CG Railway, the 10-year-old cross-Gulf rail-ferry subsidiary of International Shipholding, operates two double-decked rail-ferry vessels customized to carry railcars between Mobile, Ala., and Coatzacoalcos, Mexico. The weekly service sails 900 miles between the two ports, compared with a highway routing of 1,400 miles.
With 2011 volume that grew 20 percent year-over-year to 18,000 railcars, CG Railway is exploring opportunities to expand its Mexican trade.
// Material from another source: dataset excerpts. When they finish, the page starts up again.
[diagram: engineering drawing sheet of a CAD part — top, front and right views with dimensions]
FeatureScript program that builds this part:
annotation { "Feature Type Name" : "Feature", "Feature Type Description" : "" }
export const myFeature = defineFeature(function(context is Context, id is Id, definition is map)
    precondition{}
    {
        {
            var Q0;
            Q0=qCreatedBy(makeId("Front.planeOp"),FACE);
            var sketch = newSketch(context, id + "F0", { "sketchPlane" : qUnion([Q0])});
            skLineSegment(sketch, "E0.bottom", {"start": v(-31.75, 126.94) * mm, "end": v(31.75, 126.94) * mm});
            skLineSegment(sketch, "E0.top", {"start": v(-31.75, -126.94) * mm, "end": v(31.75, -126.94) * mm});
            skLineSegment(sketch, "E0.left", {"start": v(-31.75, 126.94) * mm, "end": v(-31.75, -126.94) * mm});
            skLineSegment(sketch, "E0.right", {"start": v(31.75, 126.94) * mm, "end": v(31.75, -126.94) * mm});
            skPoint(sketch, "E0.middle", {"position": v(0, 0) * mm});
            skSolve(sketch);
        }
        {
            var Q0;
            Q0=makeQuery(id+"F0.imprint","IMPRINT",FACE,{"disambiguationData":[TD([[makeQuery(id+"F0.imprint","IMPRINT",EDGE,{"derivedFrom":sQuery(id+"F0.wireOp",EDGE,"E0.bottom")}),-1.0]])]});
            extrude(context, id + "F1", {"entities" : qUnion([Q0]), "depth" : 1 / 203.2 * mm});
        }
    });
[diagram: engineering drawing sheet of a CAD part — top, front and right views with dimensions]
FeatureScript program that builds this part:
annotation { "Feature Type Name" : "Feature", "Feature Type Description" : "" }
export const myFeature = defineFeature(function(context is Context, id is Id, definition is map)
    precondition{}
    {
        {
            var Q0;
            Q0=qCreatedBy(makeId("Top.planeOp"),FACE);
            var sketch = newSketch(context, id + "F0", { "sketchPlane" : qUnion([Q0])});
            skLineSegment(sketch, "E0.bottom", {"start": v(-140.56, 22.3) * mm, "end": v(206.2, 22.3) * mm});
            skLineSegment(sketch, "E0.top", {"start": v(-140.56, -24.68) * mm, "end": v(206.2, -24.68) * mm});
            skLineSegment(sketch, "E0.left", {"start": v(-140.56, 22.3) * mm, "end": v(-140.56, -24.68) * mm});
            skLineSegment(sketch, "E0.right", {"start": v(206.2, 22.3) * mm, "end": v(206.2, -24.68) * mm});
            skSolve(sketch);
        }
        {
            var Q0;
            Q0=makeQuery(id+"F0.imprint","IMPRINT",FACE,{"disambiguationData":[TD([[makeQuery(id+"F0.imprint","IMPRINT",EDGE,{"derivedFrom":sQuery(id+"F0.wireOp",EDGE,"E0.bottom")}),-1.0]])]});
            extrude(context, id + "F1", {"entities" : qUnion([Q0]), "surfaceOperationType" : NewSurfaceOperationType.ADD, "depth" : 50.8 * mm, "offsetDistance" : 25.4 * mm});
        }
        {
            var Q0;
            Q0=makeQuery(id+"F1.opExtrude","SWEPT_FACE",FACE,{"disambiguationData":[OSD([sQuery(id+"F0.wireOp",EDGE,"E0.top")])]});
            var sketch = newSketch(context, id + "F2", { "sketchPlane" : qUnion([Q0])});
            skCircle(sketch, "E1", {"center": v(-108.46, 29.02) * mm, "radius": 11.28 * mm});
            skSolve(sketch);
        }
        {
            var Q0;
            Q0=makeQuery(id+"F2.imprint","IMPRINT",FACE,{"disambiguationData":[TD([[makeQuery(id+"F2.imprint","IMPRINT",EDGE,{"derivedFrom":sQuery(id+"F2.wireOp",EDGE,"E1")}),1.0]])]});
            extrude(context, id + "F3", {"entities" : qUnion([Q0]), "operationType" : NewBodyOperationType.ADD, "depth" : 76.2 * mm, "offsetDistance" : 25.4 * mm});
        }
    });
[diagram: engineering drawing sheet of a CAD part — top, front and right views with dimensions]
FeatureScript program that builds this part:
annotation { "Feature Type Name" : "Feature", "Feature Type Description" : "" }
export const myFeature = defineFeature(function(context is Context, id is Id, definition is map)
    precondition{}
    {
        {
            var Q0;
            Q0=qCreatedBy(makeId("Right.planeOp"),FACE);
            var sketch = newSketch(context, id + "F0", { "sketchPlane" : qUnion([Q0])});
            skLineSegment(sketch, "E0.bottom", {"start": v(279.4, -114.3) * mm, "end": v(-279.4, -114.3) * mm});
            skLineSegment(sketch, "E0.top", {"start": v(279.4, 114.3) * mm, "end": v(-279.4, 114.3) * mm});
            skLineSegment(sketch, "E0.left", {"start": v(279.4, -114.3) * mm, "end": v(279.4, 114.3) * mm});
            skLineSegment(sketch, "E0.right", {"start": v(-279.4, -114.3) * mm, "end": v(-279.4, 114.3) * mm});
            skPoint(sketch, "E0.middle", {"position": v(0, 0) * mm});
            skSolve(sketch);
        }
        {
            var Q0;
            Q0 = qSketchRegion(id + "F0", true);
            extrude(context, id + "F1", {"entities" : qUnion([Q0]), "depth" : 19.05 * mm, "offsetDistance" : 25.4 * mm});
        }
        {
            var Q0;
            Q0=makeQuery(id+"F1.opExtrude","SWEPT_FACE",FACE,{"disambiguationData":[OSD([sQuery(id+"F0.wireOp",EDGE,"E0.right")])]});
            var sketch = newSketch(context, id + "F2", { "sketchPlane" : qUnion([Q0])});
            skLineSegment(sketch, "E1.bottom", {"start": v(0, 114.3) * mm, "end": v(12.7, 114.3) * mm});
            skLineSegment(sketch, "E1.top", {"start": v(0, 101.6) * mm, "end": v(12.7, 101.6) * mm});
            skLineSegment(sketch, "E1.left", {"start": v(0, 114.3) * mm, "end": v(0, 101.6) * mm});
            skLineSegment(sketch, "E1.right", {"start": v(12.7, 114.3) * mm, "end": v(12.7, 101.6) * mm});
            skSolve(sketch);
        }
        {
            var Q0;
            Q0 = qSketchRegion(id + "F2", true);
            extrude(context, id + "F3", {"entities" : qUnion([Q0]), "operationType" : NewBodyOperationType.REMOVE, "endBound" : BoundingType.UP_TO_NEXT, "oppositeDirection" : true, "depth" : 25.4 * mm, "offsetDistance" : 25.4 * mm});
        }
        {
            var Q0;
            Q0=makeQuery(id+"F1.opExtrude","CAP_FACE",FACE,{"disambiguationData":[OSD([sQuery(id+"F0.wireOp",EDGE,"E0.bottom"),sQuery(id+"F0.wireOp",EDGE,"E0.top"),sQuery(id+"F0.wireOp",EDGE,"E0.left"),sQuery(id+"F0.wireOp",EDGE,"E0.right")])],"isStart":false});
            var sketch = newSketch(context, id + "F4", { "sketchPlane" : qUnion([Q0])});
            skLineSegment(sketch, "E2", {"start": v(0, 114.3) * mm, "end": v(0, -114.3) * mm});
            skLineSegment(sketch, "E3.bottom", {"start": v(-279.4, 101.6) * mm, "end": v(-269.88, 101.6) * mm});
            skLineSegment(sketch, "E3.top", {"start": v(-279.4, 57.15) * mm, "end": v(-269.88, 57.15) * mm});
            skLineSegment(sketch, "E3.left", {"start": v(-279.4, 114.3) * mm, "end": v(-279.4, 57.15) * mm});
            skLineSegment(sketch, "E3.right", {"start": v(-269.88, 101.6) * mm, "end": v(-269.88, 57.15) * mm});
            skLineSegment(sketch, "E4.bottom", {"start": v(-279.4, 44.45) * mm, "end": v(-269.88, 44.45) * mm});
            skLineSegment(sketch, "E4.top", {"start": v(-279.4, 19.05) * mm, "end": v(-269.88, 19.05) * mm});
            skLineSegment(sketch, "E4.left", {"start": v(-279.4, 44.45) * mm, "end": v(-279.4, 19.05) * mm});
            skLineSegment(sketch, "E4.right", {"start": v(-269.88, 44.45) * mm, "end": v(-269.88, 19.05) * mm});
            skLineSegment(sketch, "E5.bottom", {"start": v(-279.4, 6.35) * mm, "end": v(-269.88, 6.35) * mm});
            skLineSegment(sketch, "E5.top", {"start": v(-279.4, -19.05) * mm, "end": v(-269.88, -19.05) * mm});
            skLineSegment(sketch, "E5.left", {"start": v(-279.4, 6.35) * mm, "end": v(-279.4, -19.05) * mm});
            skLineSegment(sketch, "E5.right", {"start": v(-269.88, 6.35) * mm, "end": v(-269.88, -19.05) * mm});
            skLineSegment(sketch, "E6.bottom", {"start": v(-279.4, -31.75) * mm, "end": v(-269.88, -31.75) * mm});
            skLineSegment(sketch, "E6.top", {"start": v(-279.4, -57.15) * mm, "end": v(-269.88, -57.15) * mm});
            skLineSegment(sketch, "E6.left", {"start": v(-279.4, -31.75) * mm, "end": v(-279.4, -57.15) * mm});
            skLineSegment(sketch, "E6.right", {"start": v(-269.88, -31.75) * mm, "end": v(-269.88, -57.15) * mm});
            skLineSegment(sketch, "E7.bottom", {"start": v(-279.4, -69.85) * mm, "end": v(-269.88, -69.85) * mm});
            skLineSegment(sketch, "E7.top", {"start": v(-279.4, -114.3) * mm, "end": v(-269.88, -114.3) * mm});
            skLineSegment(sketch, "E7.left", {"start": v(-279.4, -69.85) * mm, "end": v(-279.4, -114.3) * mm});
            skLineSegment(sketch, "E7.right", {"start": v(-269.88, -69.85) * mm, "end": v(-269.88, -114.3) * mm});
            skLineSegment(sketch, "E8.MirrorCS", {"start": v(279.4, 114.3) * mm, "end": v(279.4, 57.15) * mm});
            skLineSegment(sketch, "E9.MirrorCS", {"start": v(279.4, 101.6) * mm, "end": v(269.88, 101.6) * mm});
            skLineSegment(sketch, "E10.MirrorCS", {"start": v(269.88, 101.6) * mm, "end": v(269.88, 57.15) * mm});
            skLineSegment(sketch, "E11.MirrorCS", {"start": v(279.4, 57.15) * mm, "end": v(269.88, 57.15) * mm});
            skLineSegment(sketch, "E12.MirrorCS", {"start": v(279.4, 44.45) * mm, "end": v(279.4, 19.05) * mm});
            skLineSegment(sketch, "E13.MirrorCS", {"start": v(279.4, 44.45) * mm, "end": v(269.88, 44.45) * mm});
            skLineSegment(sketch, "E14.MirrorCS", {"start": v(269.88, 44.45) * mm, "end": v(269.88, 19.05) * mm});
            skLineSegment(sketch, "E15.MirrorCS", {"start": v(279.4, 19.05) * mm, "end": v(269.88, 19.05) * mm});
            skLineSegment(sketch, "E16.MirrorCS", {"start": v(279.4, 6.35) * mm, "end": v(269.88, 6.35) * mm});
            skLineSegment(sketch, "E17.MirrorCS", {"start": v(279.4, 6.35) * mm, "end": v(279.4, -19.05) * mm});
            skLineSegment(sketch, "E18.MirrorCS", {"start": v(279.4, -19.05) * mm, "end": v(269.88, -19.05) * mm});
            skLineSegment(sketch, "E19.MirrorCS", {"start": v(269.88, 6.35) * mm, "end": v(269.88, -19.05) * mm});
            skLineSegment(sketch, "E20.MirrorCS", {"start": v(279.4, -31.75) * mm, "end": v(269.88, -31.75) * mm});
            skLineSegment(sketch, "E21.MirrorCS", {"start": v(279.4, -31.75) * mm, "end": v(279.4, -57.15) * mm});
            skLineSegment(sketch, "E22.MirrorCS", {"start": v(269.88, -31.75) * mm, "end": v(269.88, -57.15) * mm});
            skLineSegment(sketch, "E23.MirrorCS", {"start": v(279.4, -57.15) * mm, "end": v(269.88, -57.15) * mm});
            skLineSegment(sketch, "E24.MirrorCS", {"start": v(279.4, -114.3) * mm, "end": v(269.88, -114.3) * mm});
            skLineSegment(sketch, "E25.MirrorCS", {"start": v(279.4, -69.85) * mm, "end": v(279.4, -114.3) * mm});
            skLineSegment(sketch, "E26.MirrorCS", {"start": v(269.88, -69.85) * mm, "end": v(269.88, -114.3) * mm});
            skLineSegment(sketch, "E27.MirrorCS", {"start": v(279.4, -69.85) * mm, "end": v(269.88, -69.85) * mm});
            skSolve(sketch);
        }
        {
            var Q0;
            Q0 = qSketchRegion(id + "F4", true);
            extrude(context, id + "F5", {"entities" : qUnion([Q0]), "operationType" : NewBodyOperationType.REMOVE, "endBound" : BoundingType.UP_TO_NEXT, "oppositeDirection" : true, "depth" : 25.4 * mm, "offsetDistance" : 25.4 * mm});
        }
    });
It plans to build a refrigerated warehouse by year-end in the Port of Coatzacoalcos, on Mexico’s Gulf Coast 200 miles south of Veracruz, so it can begin to carry refrigerated railcars hauling U.S. frozen meat and chicken exports from Alabama to Mexico and transport Mexican produce on the northbound backhaul.
Other groups are exploring the use of specialized refrigerated breakbulk vessels to cut transportation costs in each direction.
Officials from the Port of New Bedford, Mass., and the Port of Tuxpan, in Veracruz near Mexico City, recently signed a sister port agreement.
New Bedford Mayor Jon F. Mitchell called the move the beginning of a public-private partnership that would position New Bedford’s port as a significant import-export hub.
Port officials said New Bedford’s existing cold storage facilities, which serve the seafood industry, make the port a viable location as a distribution hub for fresh produce.
The private side of the public-private partnership talks includes a cold storage company in Tuxpan; Mid-Florida Freezers in Cape Canaveral; and Maritime International, a New Bedford company that operates a marine terminal, stevedoring, logistics services and a refrigerated warehouse.
Rising fuel prices also make the proposal more attractive, according to Pierre Bernier, Maritime International’s stevedoring manager. “It’s expensive to truck produce from Mexico to New York and Boston and Canada,” he said. “We’re trying to change the venue of how fresh produce is transported.”
Current savings would amount to the equivalent of $1,500 per truck shipment, Bernier said. “If we are going to compete and change how the shippers do this, we will have to have an attractive freight rate,” he said.
Southbound shipments could include apples, potatoes, seafood, frozen juice and some dry cargoes.
At least one other group of investors is considering a similar service between Florida and Mexico, but it’s unclear when or if the services would begin.
In the western half of North America, trucking companies reportedly are looking at intermodal reefer shipments across the border as rail service in Mexico becomes increasingly dependable.